Wednesday, October 26, 2016

Whenever discussions about Data Vault happen, there is a typical tipping point in the discussion. This tipping point is “How about a performant exploitation layer”? In this blogpost I’m going to explain the problem and share my vision on this.

So, first of all, what is the problem on the exploitation layer when using Data Vault?

The Data Vault methodology is designed to store data reliably and gives the possibility to load very fast. This is a big advantage over other methodologies, certainly considering the Big Data trend that keeps growing. However, there is also a requirement for real-time reporting. A data vault model for a specific business area (let’s say a Dimension) might look like this:

In this example, all the blue boxes contain history and therefor have a start_date and end_date column. When all of these tables need to be combined into 1 Dimension-table, you need to combine all these dates into a P(oint)I(n)T(ime)-table. Which ensures that there are no overlaps nor gaps in the Dimension. As you can see, the extraction of this Dimension needs a lot of joins and rather complex logic. This results in a situation where real-time reporting becomes impossible.

And what is the solution?

There has been a lot of focus on this issue as most Data Vault projects hit this obstacle. Most vendors now provide appliances, in-memory technology, and in general much more powerfull hardware. This makes for a good scenario to push data virtualization as the perfect solution to solve this problem. By basically creating views which contain all the logic, all data is always up to date and because of the faster hardware, performance shouldn’t be an issue. However, these are claims made by hardware-companies and I think you should be carefull for false advertisements. In theory (which means: with unlimited hardware power) it should be possible to fully virtualize your exploitation layer. But when you look at the model, adding an attribute to the dimension doesn’t mean “adding a column in the select statement”, best case you’re speaking about adding 1 satellite table to the point in time table and adding that table into the joins. Worst case you’re talking about adding multiple hubs, links and satellites. So although a virtualization solution might work for now, it can’t be guaranteed that it will work in the future.
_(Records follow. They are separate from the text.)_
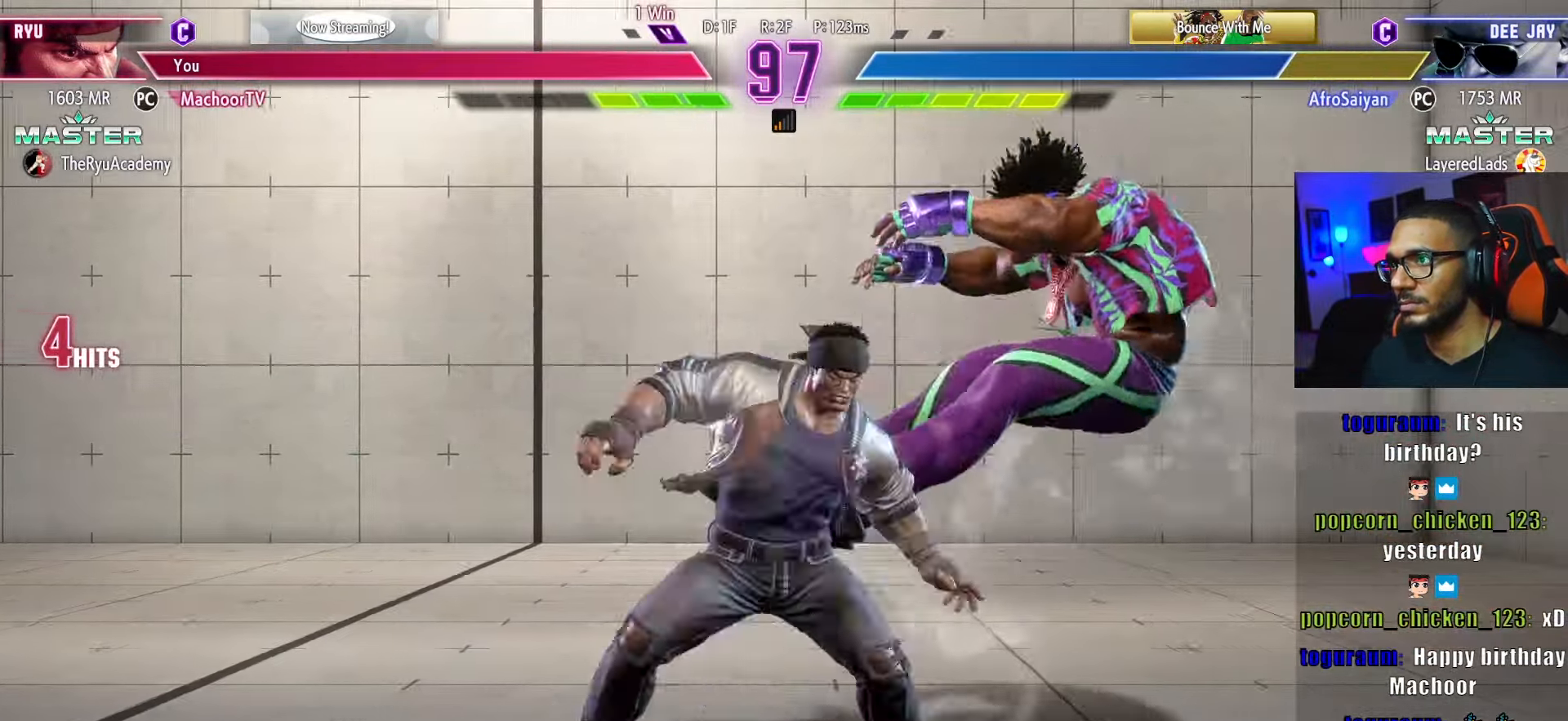
{"buttons": ["DPAD_RIGHT"], "left_stick": "center", "right_stick": "center", "events": [[17, "DPAD_RIGHT", "down"], [100, "DPAD_RIGHT", "up"], [150, "DPAD_RIGHT", "down"]]}
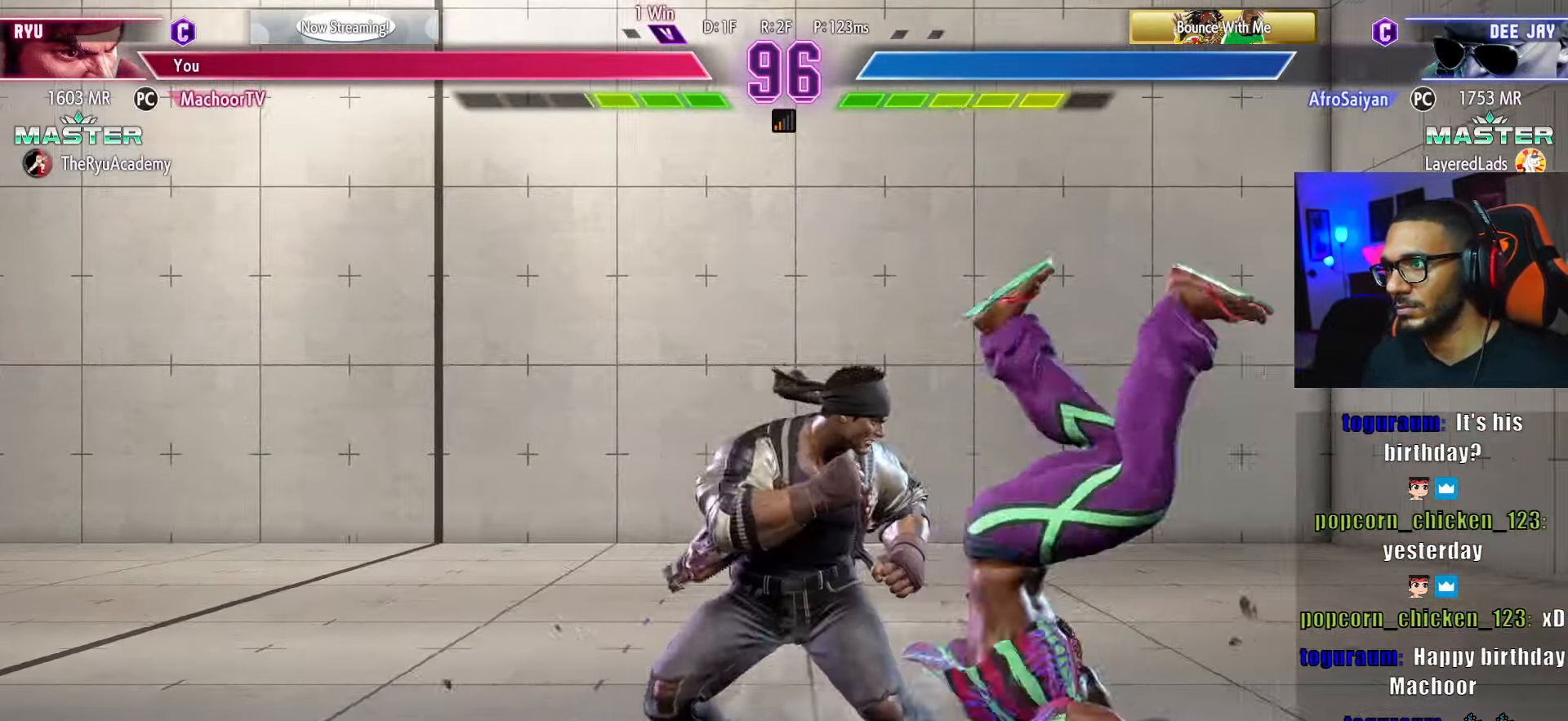
{"buttons": ["DPAD_RIGHT"], "left_stick": "center", "right_stick": "center", "events": [[167, "DPAD_RIGHT", "up"], [200, "DPAD_LEFT", "down"], [434, "DPAD_LEFT", "up"], [484, "DPAD_RIGHT", "down"]]}
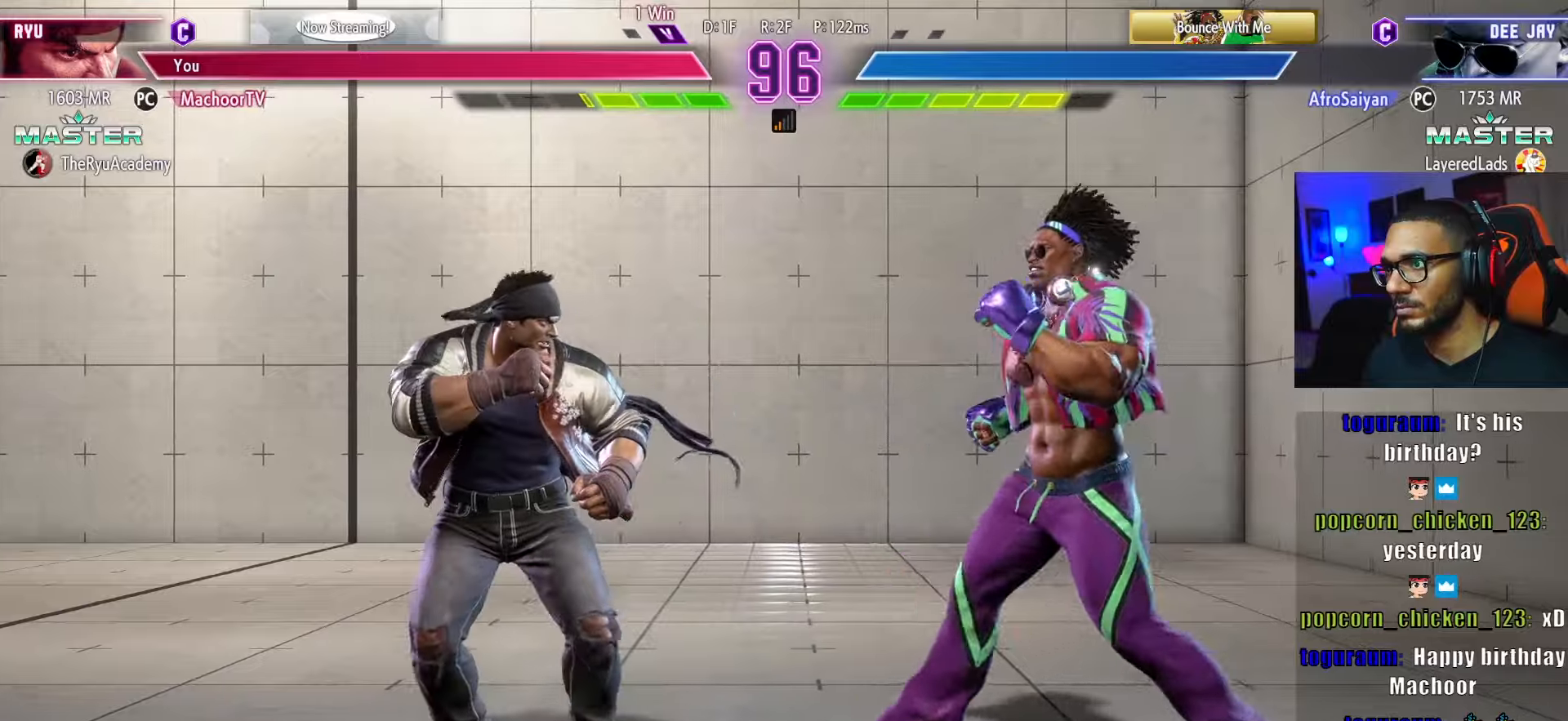
{"buttons": ["DPAD_LEFT"], "left_stick": "center", "right_stick": "center", "events": [[234, "DPAD_LEFT", "down"], [234, "DPAD_RIGHT", "up"]]}
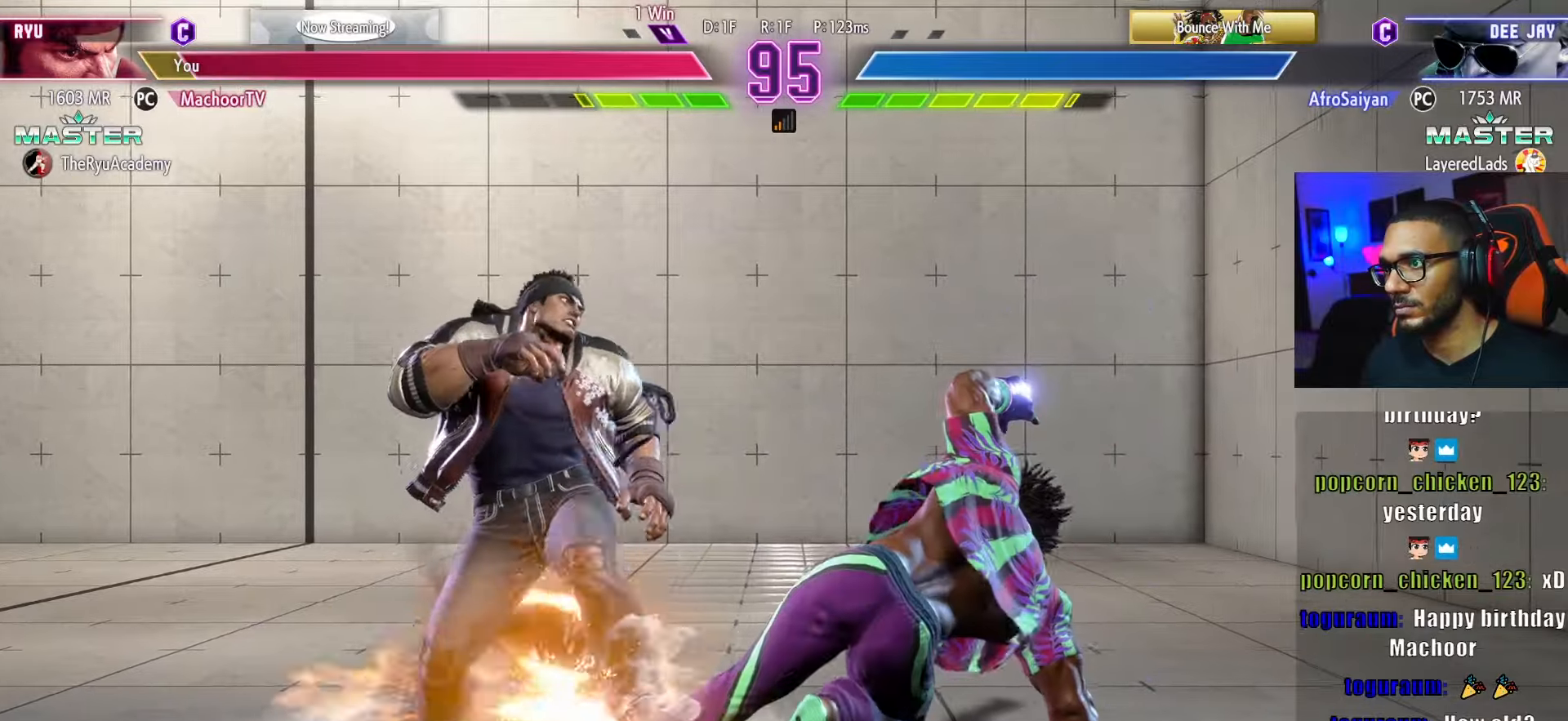
{"buttons": ["DPAD_LEFT"], "left_stick": "center", "right_stick": "center", "events": [[117, "DPAD_DOWN", "down"], [167, "DPAD_LEFT", "up"], [284, "DPAD_DOWN", "up"], [284, "DPAD_LEFT", "down"], [350, "L1", "down"], [367, "DPAD_UP", "down"], [450, "DPAD_UP", "up"], [467, "L1", "up"]]}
You can add budget for powerfull hardware to a project, but you don’t want to get in the situation where you really need to upgrade your hardware because a dimension needs an extra field.

What’s the conclusion?

In my opinion, investing in a Data Vault is a good idea. If you create your ETL-flows in an intelligent way, you already have the code to transform them into a virtual datamart. But at this point, going straight to a virtualization solution seems like a big risk. When vendors start getting real life cases of successful implementations of virtual datamarts, you might want to consider taking the risk.